In late March the Florida state’s attorney withdrew a subpoena served on WPLG-TV in Miami, abandoning attempts to force the station to release a videotape that could have revealed the identities of confidential sources.
Karen Kammer, attorney for WPLG, said the subpoena for the unedited tape was dropped after prosecutors managed to locate the sources without it.
Prosecutors demanded a videotape showing an altercation between Ft. Lauderdale police officers and a man they were attempting to arrest. But the station refused to release portions of the tape that showed the individuals who shot the tape and who had provided it to the station on condition that their identities would not be revealed.
A trial court in Ft. Lauderdale ordered WPLG to release the entire tape, and an appellate court in West Palm Beach affirmed the order. The station was seeking permission to appeal to the state Supreme Court in Tallahassee when the prosecutors agreed to withdraw their subpoena. (Post-Newsweek Stations Florida, Inc. v. Florida; Media Counsel: Karen Kammer, Miami)

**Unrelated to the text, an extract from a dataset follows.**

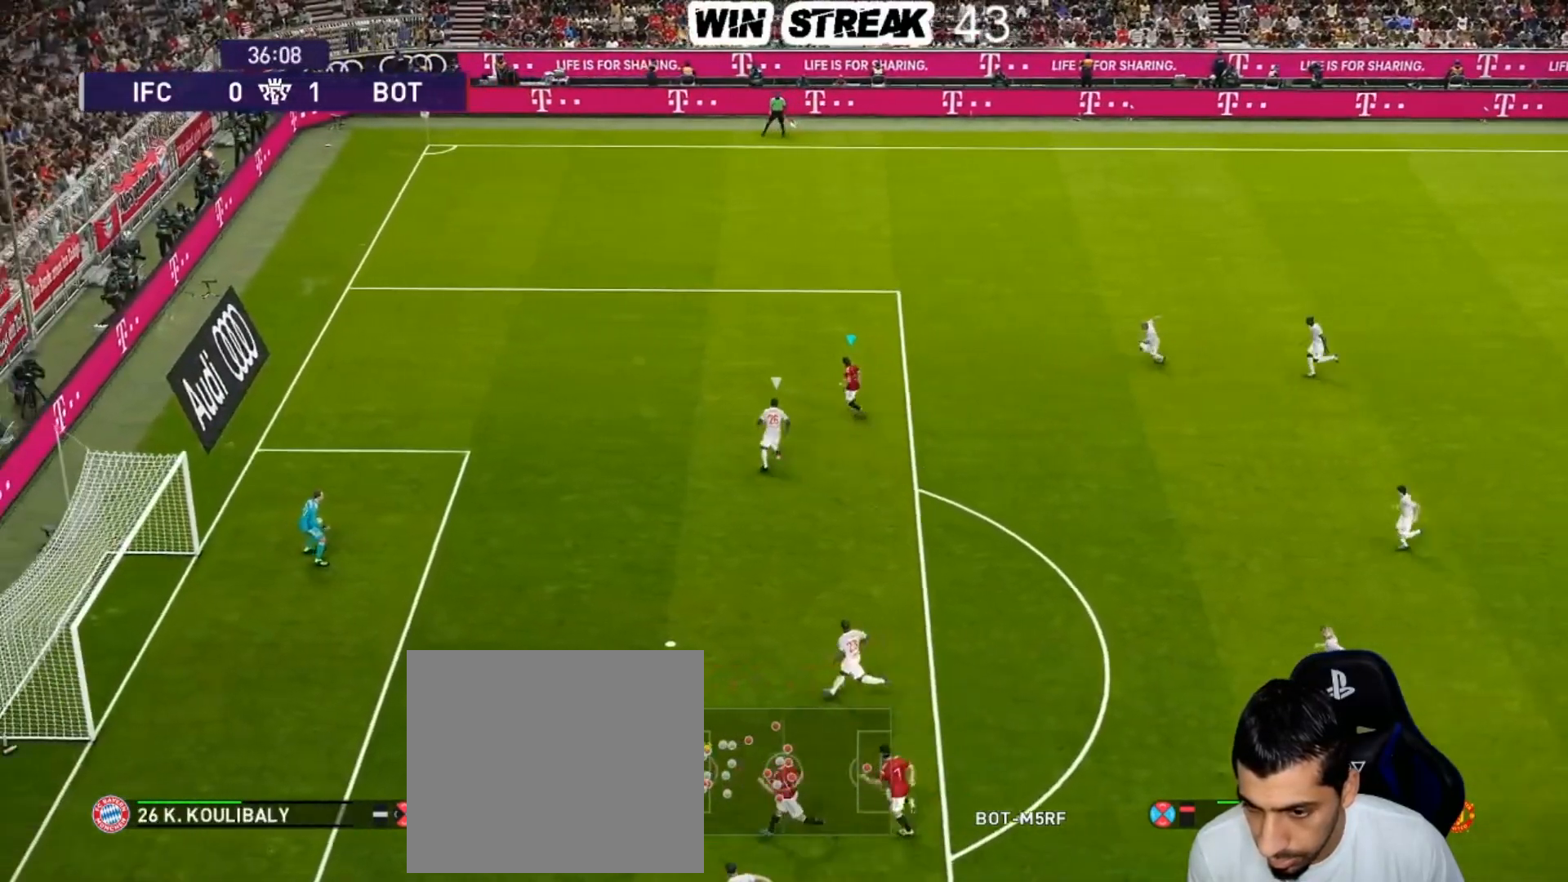
{"buttons": ["R1"], "left_stick": "left", "right_stick": "center", "events": [[267, "left_stick", "left"]]}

In late March, the Mississippi Senate voted not to approve provisions in a House bill requiring state newspapers to print free obituaries, not to mention the subject’s cause of death, and sign all editorials.
The provisions were added in the House as amendments to a legal advertising bill, which had already passed the Senate.
A committee of six lawmakers must now work out a compromise on the two versions of the bill, according to an Associated Press report. (S. 2800)
In mid-March, the U.S. House Judiciary Committee voted 12-6 to add as an amendment to the Judicial Reform Act a provision that would allow microphones, television cameras and photography in federal district courts as part of a three-year pilot program. The Judicial Reform Act was also approved by the committee in mid-March.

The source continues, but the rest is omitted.